È un processo notevole. Di solito i costruttori si trattengono durante una gara quando si tratta di fare dichiarazioni sulle loro barche. Non è così per Juan K, come viene chiamato l'argentino che lavora a Valencia. In una dichiarazione pubblicata ieri, egli si schiera a favore di una critica più differenziata e rivela la sua profonda delusione per le dichiarazioni rilasciate dal capo della Volvo Ocean Race Knut Frostad.
In realtà, secondo Juan Kouyoumdjian, la percezione che tutte le barche in gara avessero subito gravi danni strutturali non era vera. Questa impressione si è creata in particolare nella quinta tappa attraverso l'Oceano Meridionale, dove solo uno dei sei VO-70 partecipanti, Puma, ha tagliato il traguardo indenne. Tutti gli altri hanno dovuto effettuare riparazioni o rinunciare del tutto.
"Fare un'unica categoria di costruzioni quando si parla di danni strutturali è una distorsione della verità", afferma il 41enne. "Bisogna fare una distinzione fondamentale tra le rotture dei piloni e il resto". Ad esempio, "Telefonica" non è stata costretta a fermarsi per le riparazioni a Capo Horn, ma perché si è presentata l'opportunità di approfittare di una finestra meteorologica favorevole. "Groupama" non ha subito alcun danno strutturale; la nave francese ha raggiunto il traguardo di tappa in Brasile al terzo posto dopo aver rotto l'albero sotto il sartiame di emergenza.
In linea di principio, i Volvo Ocean 70 o le altre barche per il giro del mondo non possono essere progettati per essere indistruttibili, sottolinea Kouyoumdjian. "La rottura è nelle mani dell'equipaggio".
Le sue barche hanno già vinto le ultime due edizioni della Volvo Ocean Race.
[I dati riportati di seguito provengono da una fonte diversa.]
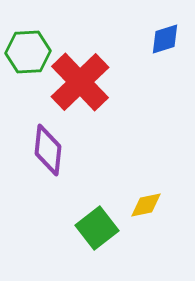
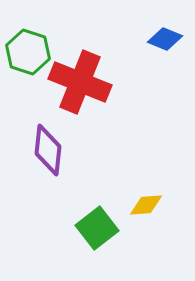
blue diamond: rotated 40 degrees clockwise
green hexagon: rotated 21 degrees clockwise
red cross: rotated 24 degrees counterclockwise
yellow diamond: rotated 8 degrees clockwise
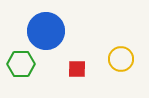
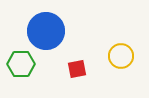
yellow circle: moved 3 px up
red square: rotated 12 degrees counterclockwise
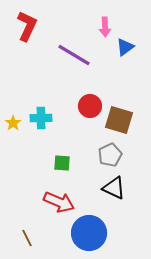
E anche ora i progetti di Kouyoumdjian stanno dominando la gara attuale, con "Telefonica" in testa. Questo spiega in parte la delusione che si può leggere tra le righe della dichiarazione. "Le generalizzazioni possono servire a un team come spiegazione o per portare avanti un certo programma in futuro", afferma il designer di successo. Ma non renderebbero giustizia al lavoro del suo studio.
Ma c'è un altro retroscena. Secondo informazioni non ancora confermate di YACHT, l'organizzatore sta progettando una sorta di classe standardizzata per la prossima regata. L'obiettivo è quello di ridurre drasticamente i costi riducendo le possibilità di sviluppo. La mossa sarebbe ancora più facile da vendere se si utilizzasse come argomento la sicurezza, che si adatterebbe bene all'immagine dello sponsor principale Volvo.
Secondo quanto riportato, i progetti per la prossima generazione di barche da regata Volvo saranno sviluppati da Farr Yacht Design. Una decisione dolorosa per Juan Kouyoumdjian, che conosce la classe meglio di chiunque altro. Tanto più se i suoi innegabili successi dovessero essere ingiustificatamente sminuiti nel corso dell'attuale discussione.